__Instructions__:
A: Decide whether each statement agrees with the bug-report thread below: (i) Vadim Rutkovsky says a retry can be added to the ansible scripts; (ii) Johnny Liu moves the bug to "VERIFIED" on the basis of comment 8; (iii) the regression testing was run against both the docker and crio runtimes behind a proxy. For each one, answer yes or no and quote the deciding words of the bug-report thread.
B: Reproduce, word for word, the stretch of the bug-report thread below from "Comment 18 Johnny" through "the link below.".

Since "Pre-pull node image" async task is triggered, installer did all kinds of service restart, even crio service, so "transport is closing" totally make scenes. 


@Antonio @Vadim, now I do not think "retry some time" could improve this better.  
pre-pull image should happen behind crio service is restarted. WDYT.

Comment 17 Vadim Rutkovsky 2018-11-05 10:38:46 UTC
We can't add 'retry' in ansible scripts, as this task is running async and the result is not known until its checked. Please file a new issue for CRI-O service being killed.

Moving this to ON_QA as 3.11 cherrypick was merged

Comment 18 Johnny Liu 2018-11-07 04:00:19 UTC
Based on comment 8, move this bug to "VERIFIED". About issue described in  comment 16, will file new bug to track it.

Comment 19 Johnny Liu 2018-11-07 10:06:05 UTC
Also run some other regression testing for pull/10436 and pull/10464/files against both docker and crio runtime behind proxy with openshift-ansible-3.11.39-1.git.0.fe42b3b.el7.noarch, cluster is set up successfully, they would not break install behind proxy.

Comment 21 errata-xmlrpc 2019-01-10 09:04:10 UTC
Since the problem described in this bug report should be
resolved in a recent advisory, it has been closed with a
resolution of ERRATA.

For information on the advisory, and where to find the updated
files, follow the link below.

If the solution does not work for you, open a new bug report.

https://access.redhat.com/errata/RHBA-2019:0024

__Data block__:
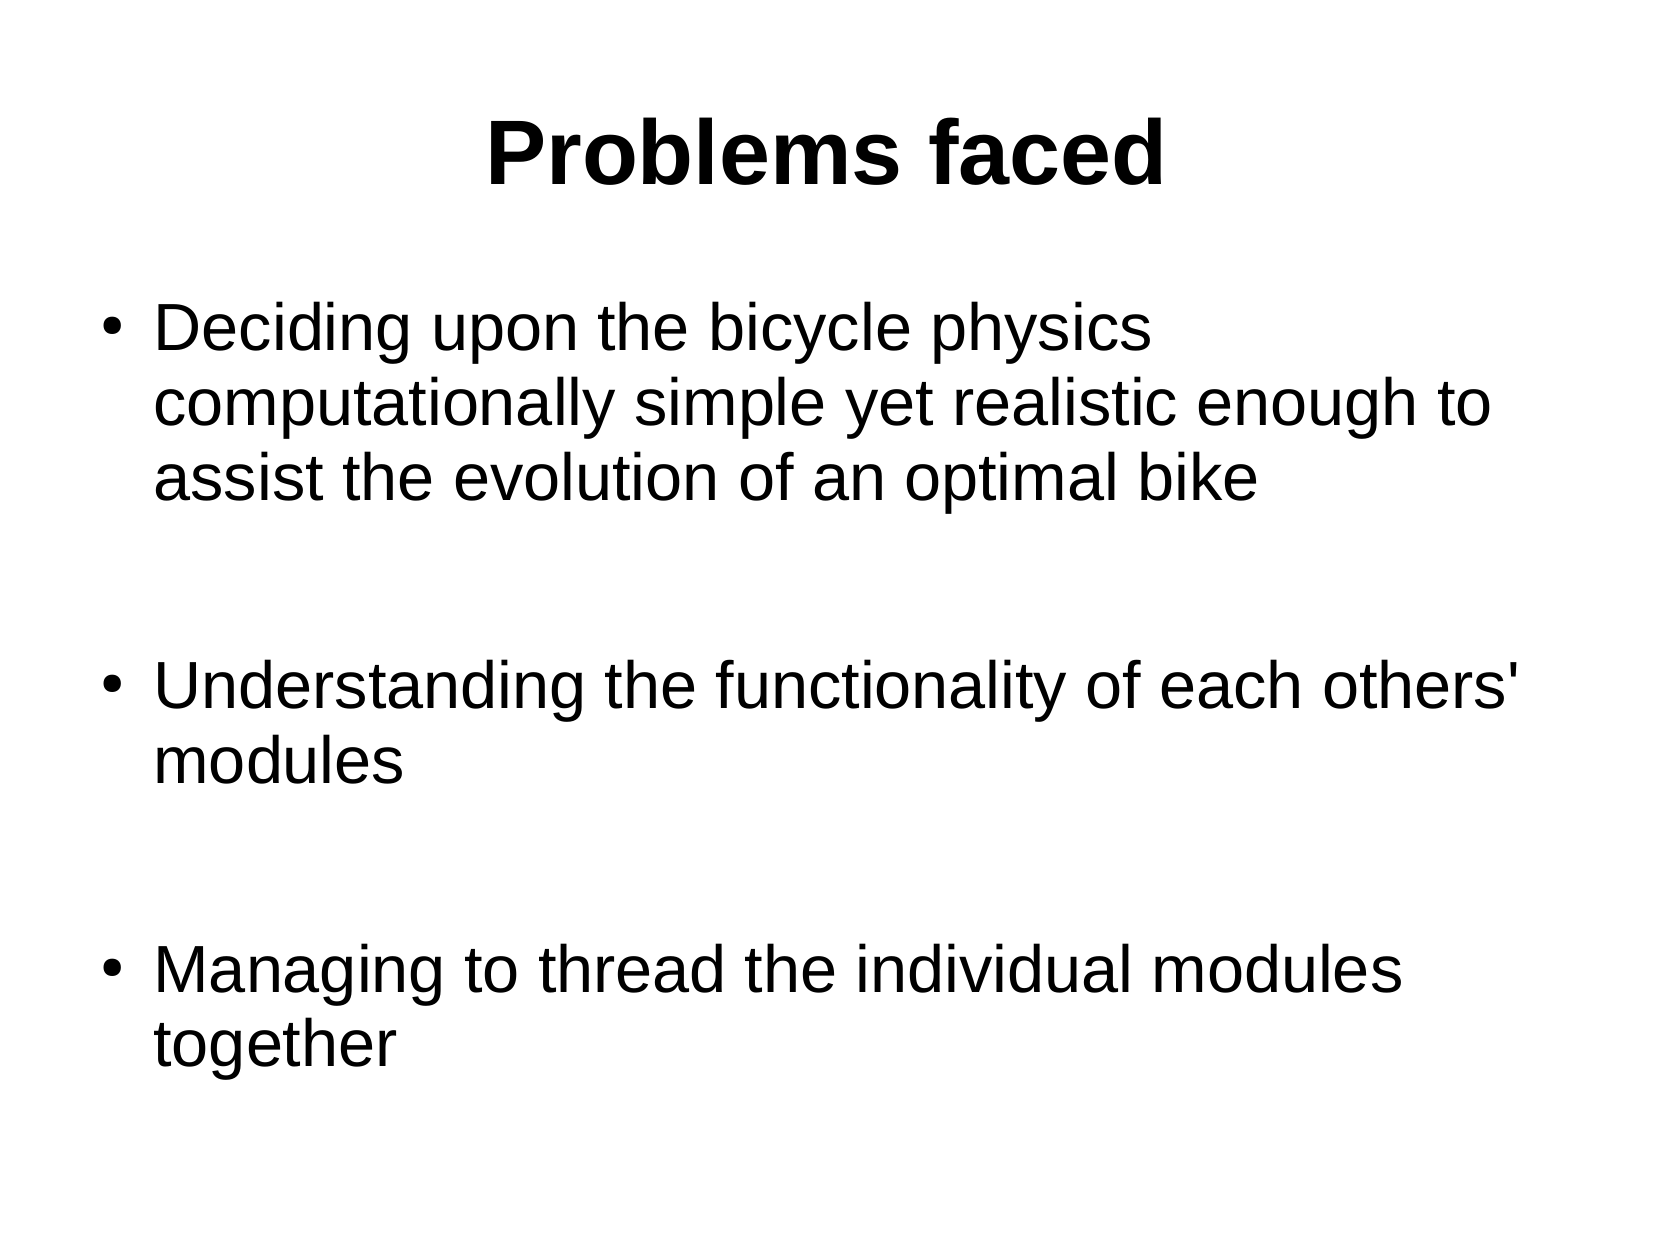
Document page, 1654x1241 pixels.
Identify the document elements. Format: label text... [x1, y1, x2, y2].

list Deciding upon the bicycle physics computationally simple yet realistic enough to assist the evolution of an optimal bike Understanding the functionality of each others' modules Managing to thread the individual modules together [82, 290, 1571, 1123]
title Problems faced [82, 49, 1571, 257]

__Outputs__:
A:
(i) No: "We can't add 'retry' in ansible scripts, as this task is running async and the result is not known until its checked."
(ii) Yes: "Based on comment 8, move this bug to "VERIFIED"."
(iii) Yes: "against both docker and crio runtime behind proxy"

B:
Comment 18 Johnny Liu 2018-11-07 04:00:19 UTC
Based on comment 8, move this bug to "VERIFIED". About issue described in  comment 16, will file new bug to track it.

Comment 19 Johnny Liu 2018-11-07 10:06:05 UTC
Also run some other regression testing for pull/10436 and pull/10464/files against both docker and crio runtime behind proxy with openshift-ansible-3.11.39-1.git.0.fe42b3b.el7.noarch, cluster is set up successfully, they would not break install behind proxy.

Comment 21 errata-xmlrpc 2019-01-10 09:04:10 UTC
Since the problem described in this bug report should be
resolved in a recent advisory, it has been closed with a
resolution of ERRATA.

For information on the advisory, and where to find the updated
files, follow the link below.